The transformative power of a very deliberate approach to tidying up one’s household can similarly be applied to preparing for retirement. The act of tidying up and decluttering a household leads to clarity around what’s important and makes space for new things. Tidying up your finances can help do just the same, allowing acceptance and preparation for a new, exciting stage in one’s life — retirement.
Retirement can and should be an extraordinarily happy time in our lives, and recent research from MassMutual shows that it is most enjoyed when people strengthen emotional bonds and have a sound financial plan well before they retire. According to the research, the most satisfied retirees are those who took concrete steps to put both their emotional and financial lives in order at least five years before retirement.
To ensure we’re all able to experience joy in retirement, below please find tips on ways to get your financial house in order before embarking on this new life chapter.
1. Have a goal in mind when you start ‘decluttering’
Tidying up finances can seem unenjoyable and tedious, and creating concrete goals to work toward as you get everything in order can make it easier. Maybe it’s continuing your active lifestyle or simply paying off a mortgage. Either way, identifying goals you want to achieve before and during retirement will make the process of ‘decluttering’ much more manageable.
Research shows that retirees worry a great deal about the financial and lifestyle implications of declining health, including the cost of health care and staying active. Where you live in retirement — including what services and activities you have access to — is a huge factor to consider for your level of activity, enjoyment and health.
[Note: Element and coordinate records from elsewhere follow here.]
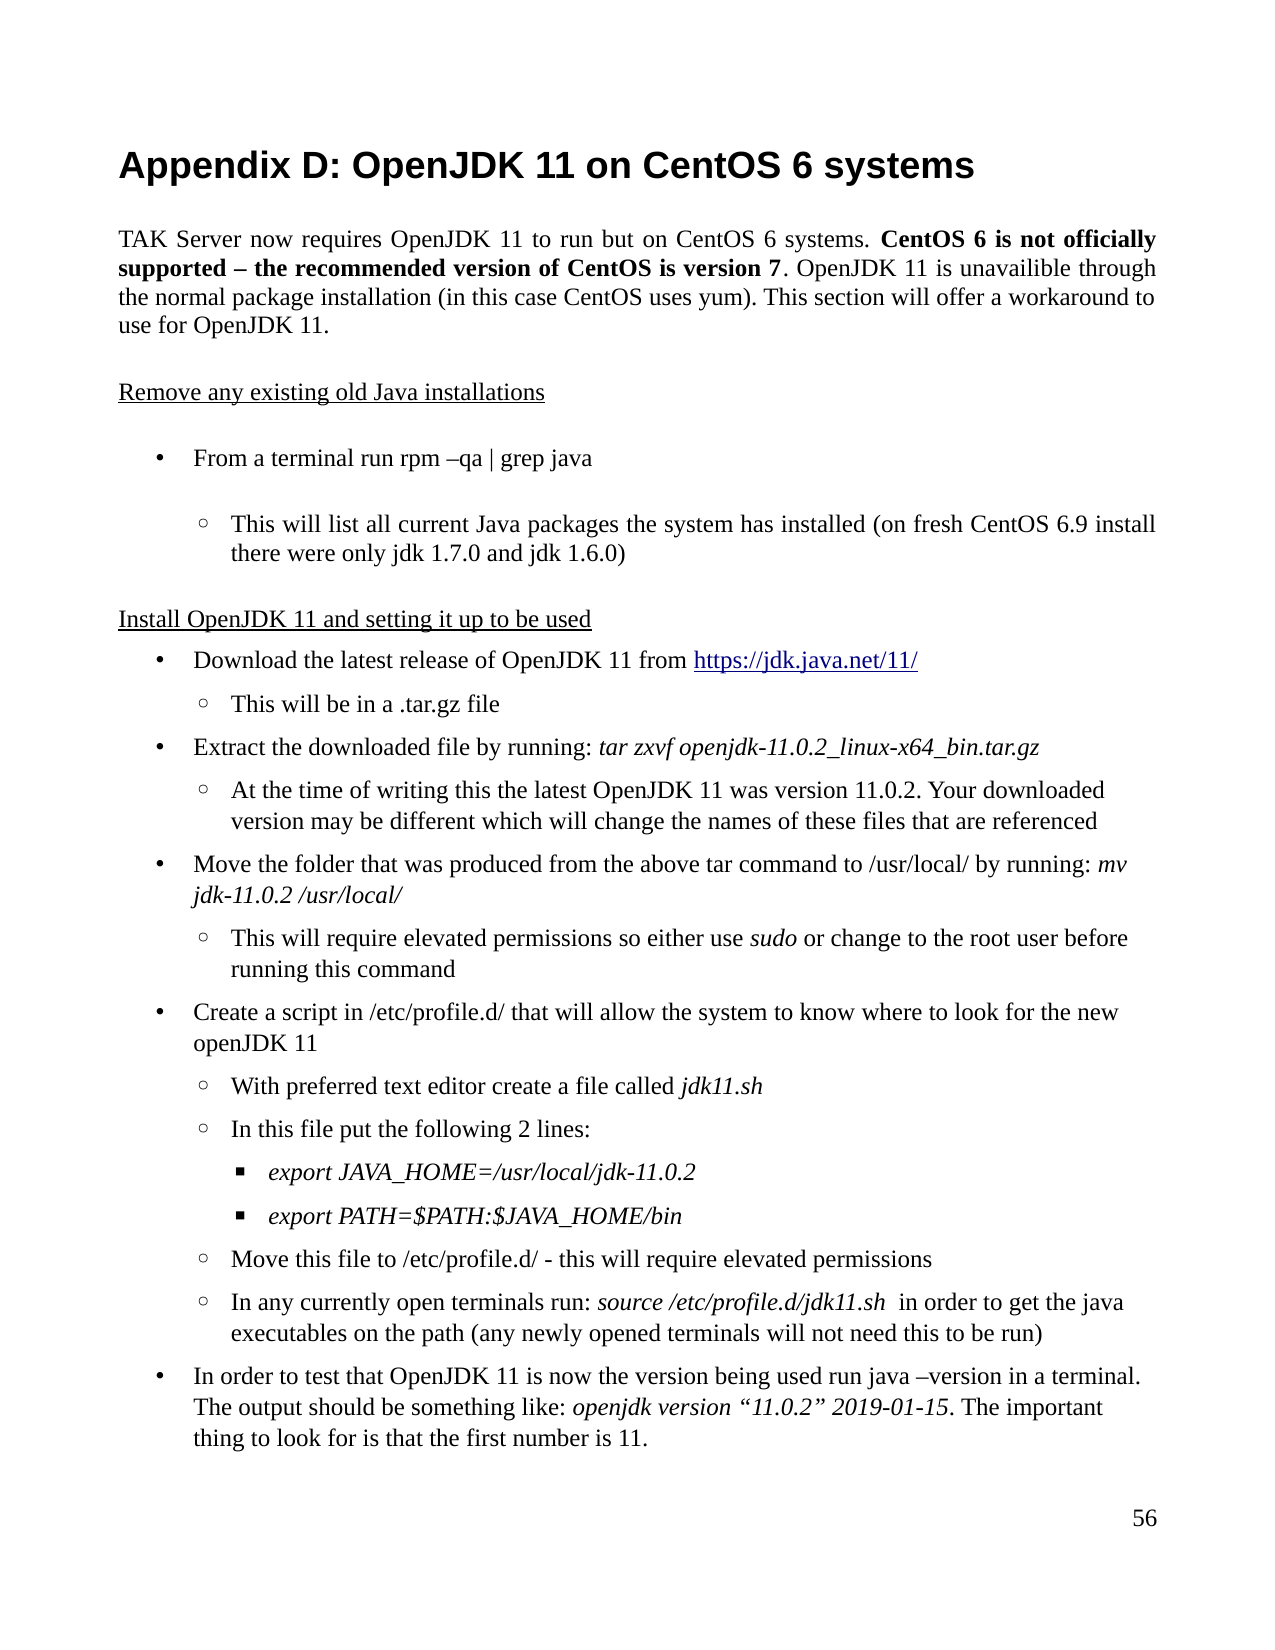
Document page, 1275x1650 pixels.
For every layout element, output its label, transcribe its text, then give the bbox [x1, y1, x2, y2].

list This will be in a .tar.gz file [193, 689, 1157, 717]
list Create a script in /etc/profile.d/ that will allow the system to know where to look for the new openJDK 11 [156, 997, 1157, 1057]
list This will require elevated permissions so either use sudo or change to the root user before running this command [193, 923, 1157, 983]
list At the time of writing this the latest OpenJDK 11 was version 11.0.2. Your downloaded version may be different which will change the names of these files that are referenced [193, 775, 1157, 835]
text Remove any existing old Java installations [118, 377, 1157, 406]
text TAK Server now requires OpenJDK 11 to run but on CentOS 6 systems. CentOS 6 is not officially supported – the recommended version of CentOS is version 7. OpenJDK 11 is unavailible through the normal package installation (in this case CentOS uses yum). This section will offer a workaround to use for OpenJDK 11. [118, 224, 1157, 339]
list In order to test that OpenJDK 11 is now the version being used run java –version in a terminal. The output should be something like: openjdk version “11.0.2” 2019-01-15. The important thing to look for is that the first number is 11. [156, 1361, 1157, 1451]
list In any currently open terminals run: source /etc/profile.d/jdk11.sh in order to get the java executables on the path (any newly opened terminals will not need this to be run) [193, 1287, 1157, 1347]
list Download the latest release of OpenJDK 11 from https://jdk.java.net/11/ [156, 646, 1157, 674]
list Move this file to /etc/profile.d/ - this will require elevated permissions [193, 1244, 1157, 1273]
list In this file put the following 2 lines: [193, 1114, 1157, 1143]
list This will list all current Java packages the system has installed (on fresh CentOS 6.9 install there were only jdk 1.7.0 and jdk 1.6.0) [193, 509, 1157, 567]
list Move the folder that was produced from the above tar command to /usr/local/ by running: mv jdk-11.0.2 /usr/local/ [156, 849, 1157, 909]
text Install OpenJDK 11 and setting it up to be used [118, 604, 1157, 633]
list From a terminal run rpm –qa | grep java [156, 443, 1157, 472]
subtitle Appendix D: OpenJDK 11 on CentOS 6 systems [118, 143, 1157, 187]
list export JAVA_HOME=/usr/local/jdk-11.0.2 [231, 1157, 1157, 1186]
list export PATH=$PATH:$JAVA_HOME/bin [231, 1201, 1157, 1229]
list Extract the downloaded file by running: tar zxvf openjdk-11.0.2_linux-x64_bin.tar.gz [156, 732, 1157, 761]
list With preferred text editor create a file called jdk11.sh [193, 1071, 1157, 1100]
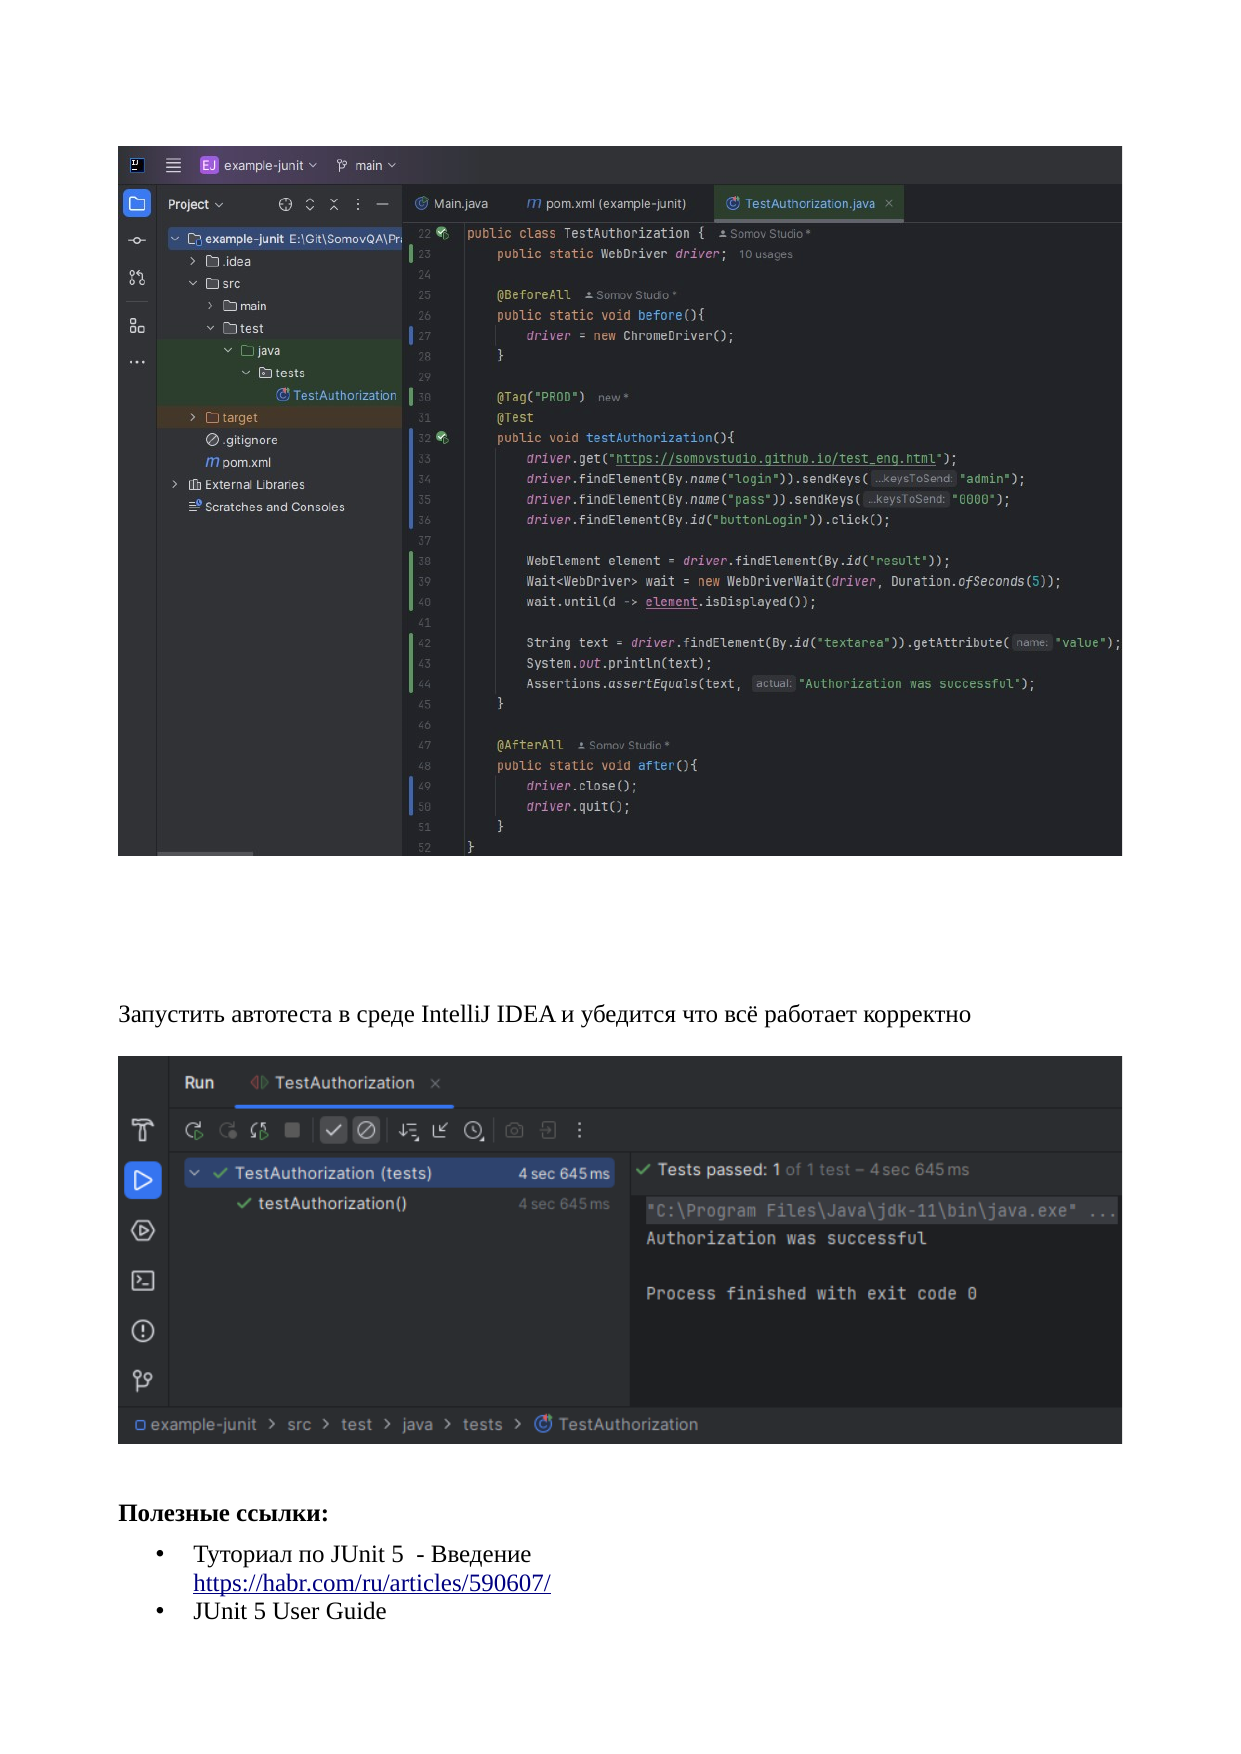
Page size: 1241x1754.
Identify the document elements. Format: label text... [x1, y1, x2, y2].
Recent research reveals that 1 in 3 retirees would choose to live elsewhere and 2 in 3 did not do in-depth research to determine where to live in retirement. Don’t make the same mistake. Do the research to help you land in the best possible place that will allow you to best take care of your body, mind, and financial health. (Hint: Sites like agefriendly.com provide candid crowdsourced reviews to help.)
2. Don’t turn a blind eye on your ‘mess’
Retirees report that taking concrete financial steps in advance of retiring made them feel more financially secure and prepared for retirement overall. Understanding Social Security is a big part of this. Half of those over the age of 50 recently failed a basic five-question quiz about Social Security retirement benefits, suggesting that they may leave thousands of dollars on the table when it comes time to file (SSA.gov is a valuable resource to tap). As soon as you have a handle on Social Security, take a look at all of your income streams in retirement, which ones have income tax or filing time consequences, and which ones can continue to grow if you wait to access them later.
Mapping how this plays out over the span of multiple decades is where a financial adviser can be extremely helpful, and in fact, research from MassMutual revealed that retirees who were most satisfied in retirement worked with a financial adviser before retiring.
3. Don’t lose your important documents in the clutter
If you’ve never documented and compiled all of your banking, investment, insurance, retirement, debt, health, medical and other account information in one safe place (including account logins and passwords), now’s the time to do it. While you’re at it, make sure your will and other important financial documents are up-to-date, as well as all of your beneficiary information. And, be sure to tell someone you trust where everything is.
While this may not feel like a joyful task, it can help you clearly see a full financial picture and provide peace of mind to you now and to your loved ones in the future, helping them to avoid the stress and heartache of searching and decluttering your household to find important information.
4. Count on family and friends to spark joy
Many say that retirement is the time to do what you love and to surround yourself with those you love, and our research backs this up. Those who began focusing on their relationships — building stronger connections, reaching out to old friends or making new friends, and pursing new interests — were more likely to enjoy retirement.
Kids and grandkids may arguably spark some of the greatest moments of joy in life, as well as some of the most stressful. The greatest gift that parents can give their children is helping them become financially-literate, independent and generous adults — and practicing the same so neither you nor your kids become dependent on each other in the future.
These tips are just a few things to consider as you prepare for retirement, so as you’re tidying up your household, it’s never too early to think about what needs to be tidied up in your financial life, as well. Here’s to your journey and being prepared for the best chapter that lies ahead.
Mike Fanning has four millennial children and is the head of MassMutual U.S. with Massachusetts Mutual Life Insurance Company (MassMutual).